MATTANEWS.CO, PRABUMULIH – Bergulir waktu usai perhelatan Pemilu, Pemilihan Kepala Daerah (Pilkada) serentak hampir di seluruh daerah akan digelar pada November 2024 nanti, begitupun di Kota Prabumulih.
Disini, di Bumi Seinggok Sepemunyian ini bergulir waktu sembilan bulan lagi namun hiruk pikuk para kandidat yang seyogyanya menarik untuk disimak masih belum nampak terlihat. Terkhusus, siapa kiranya Bakal Calon (Balon) Prabu 1 yang bakal mengangkasa lebih dulu untuk melirik hati masyarakat.
Apakah wajah lama atau pendatang baru dan ataupun pemain lama yang akan memasang orang dekat dilingkaran mereka yang nantinya sebagai Balon walikota/wakil walikota. Hal itu masih menjadi tanda tanya?
Diketahui, ada beberapa Partai Politik yang berhasil meraup banyak kemenangan suara pada Pemilu DPRD Prabumulih barusan, seperti : Partai Demokrat, Partai Gerindra, PKS, Partai Golkar maupun PDIP.
Adri Warisma, pengamat politik Kota Nanas ini berpendapat, Pilkada Prabumulih akan lebih berwarna dibanding pemilihan kepala daerah periode sebelumnya.
“Kita lihat pada Pileg tingkat kota pada Pemilu kemarin, hampir seluruh Parpol mengoptimalkan mesin mesin partai mereka untuk mendapatkan posisi teratas dalam perolehan suara,” sebutnya, Minggu (3/3/2024).

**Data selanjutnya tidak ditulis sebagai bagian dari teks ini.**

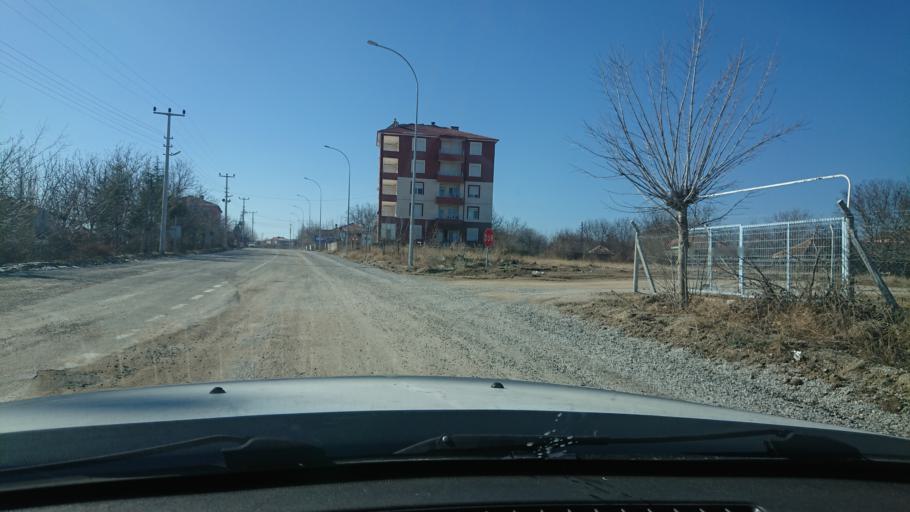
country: TR
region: Aksaray
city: Agacoren
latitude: 38.8705
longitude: 33.9087
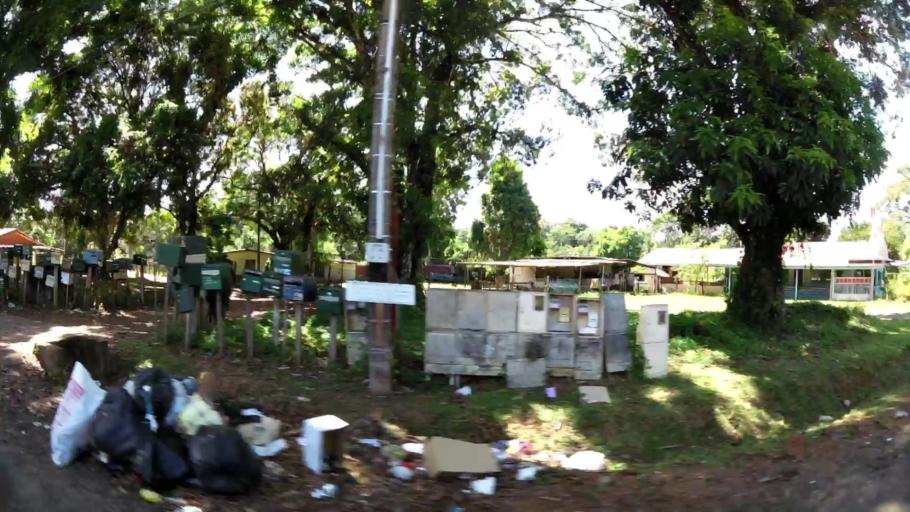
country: GF
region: Guyane
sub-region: Guyane
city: Matoury
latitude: 4.8371
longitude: -52.3269
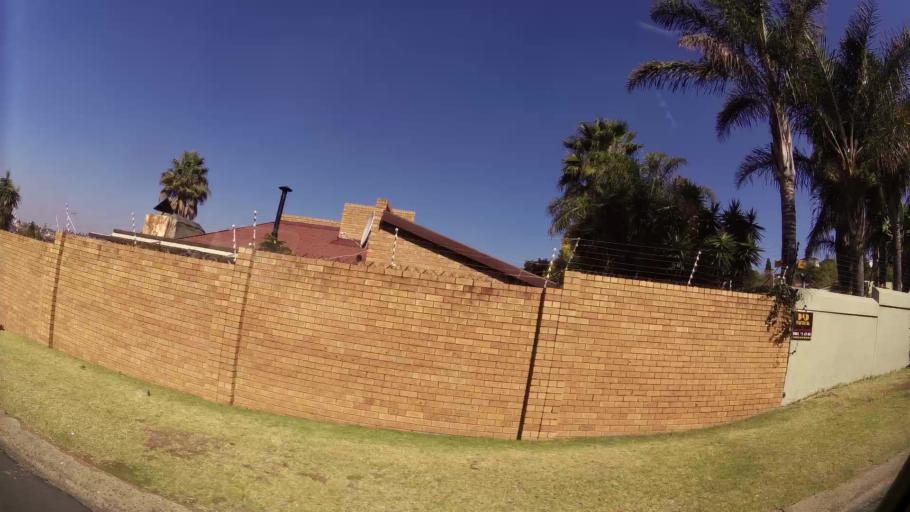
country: ZA
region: Gauteng
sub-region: City of Johannesburg Metropolitan Municipality
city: Johannesburg
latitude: -26.2641
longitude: 28.0448
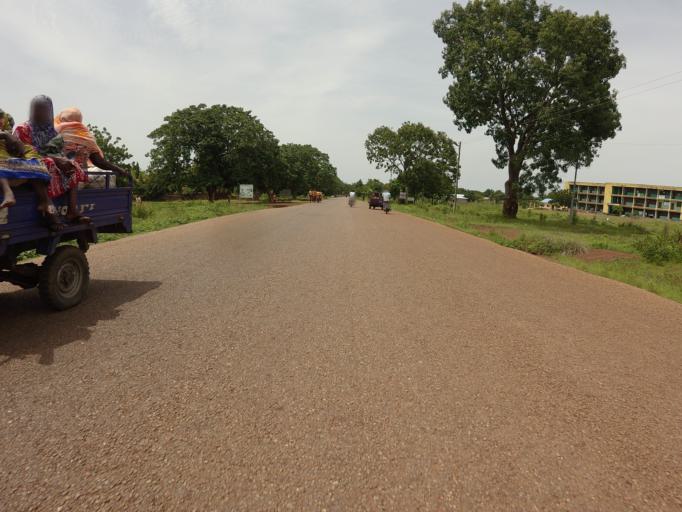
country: GH
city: Kpandae
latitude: 8.8678
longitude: 0.0491
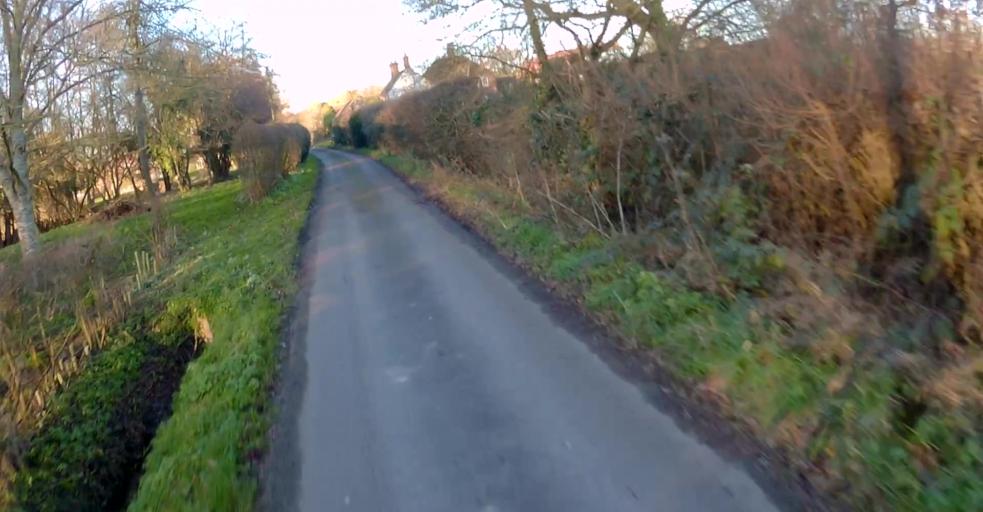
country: GB
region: England
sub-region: Hampshire
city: Hook
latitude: 51.3089
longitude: -1.0013
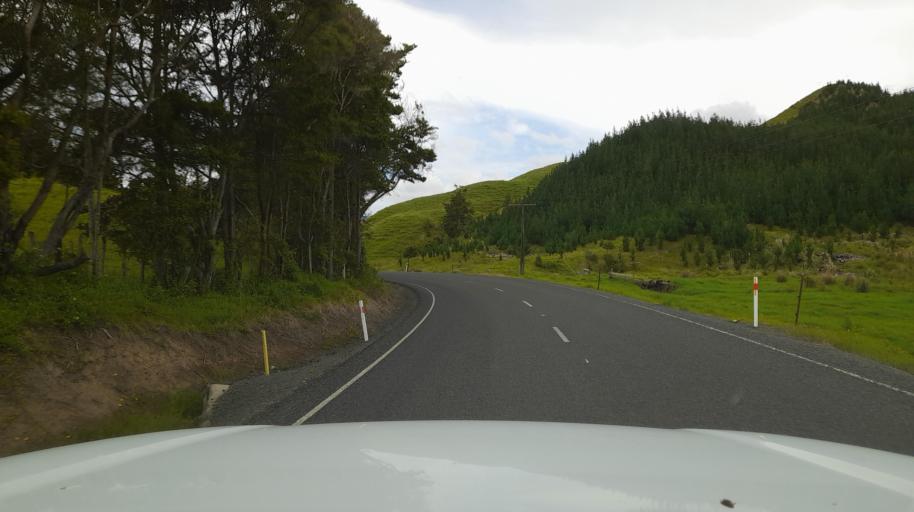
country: NZ
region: Northland
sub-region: Far North District
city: Kaitaia
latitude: -35.2996
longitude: 173.3633
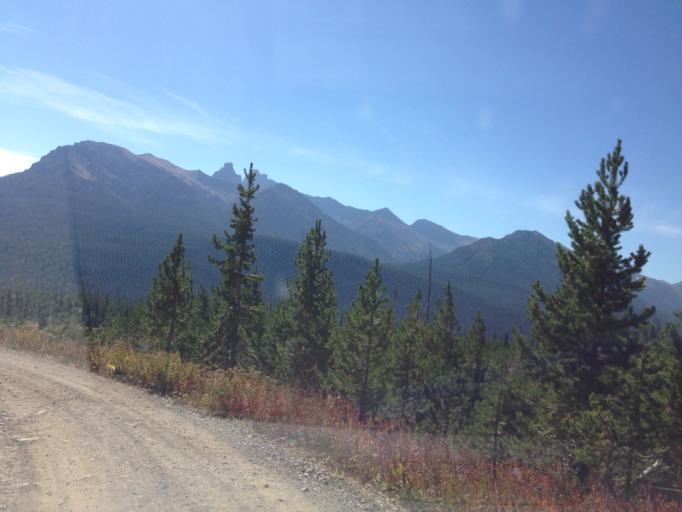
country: US
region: Montana
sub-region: Stillwater County
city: Absarokee
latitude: 45.0374
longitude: -109.9142
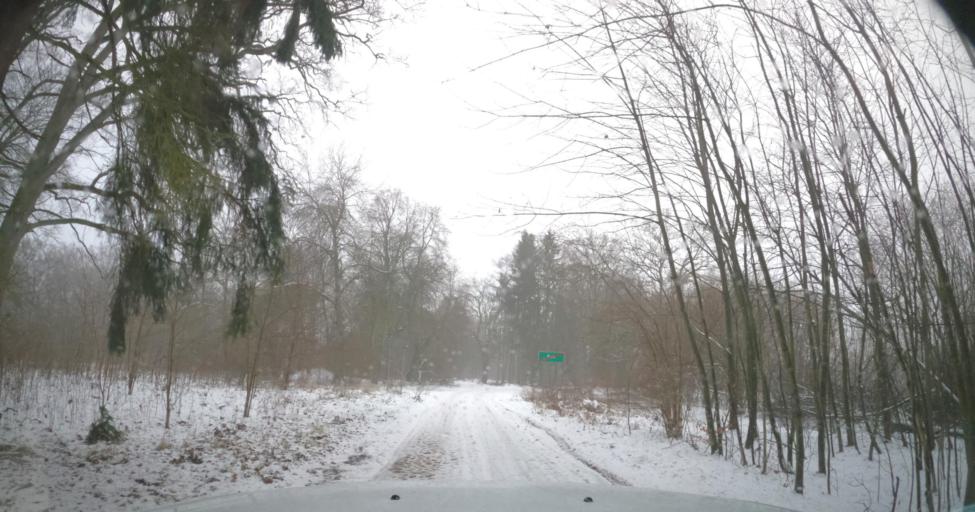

Sambung dia, itu merupakan juga barometer partai politik untuk menyiapkan calon mereka yang siap untuk berkontestan saat Pilkada.
“Sudah dipatenkan ada Parpol tentu telah siap dengan perahu mereka, tinggal siapa yang nanti bakal jadi sosok paling berkompeten untuk sebagai seorang kapiten,” imbuhnya.
“Atmosfirnya pasti akan sangat jauh berbeda kala Paslon di Pilkada Prabumulih 5 tahun kemarin hanya berhadapan dengan Kotak Kosong,” ujarnya.
Disinggung Paslon perseorangan atau non partai yang akan muncul nanti Adri enggan memprediksi, ia cuma mengingatkan bahwa KPU RI telah mempersiapkan tahapan Pilkada 2024.
KPU akan memulai tahapan penyelenggaraan Pilkada tersebut dengan pemenuhan persyaratan dukungan calon perseorangan / independent yang dibuka pada Mei 2024 nanti.
“Kita simak undang undang nomor 10 Tahun 2016, calon perseorangan harus memenuhi syarat dukungan dari jumlah penduduk yang memiliki hak pilih atau tercantum dalam DPT pada Pemilu atau pemilihan sebelumnya yang paling akhir di daerah masing masing,” tutupnya.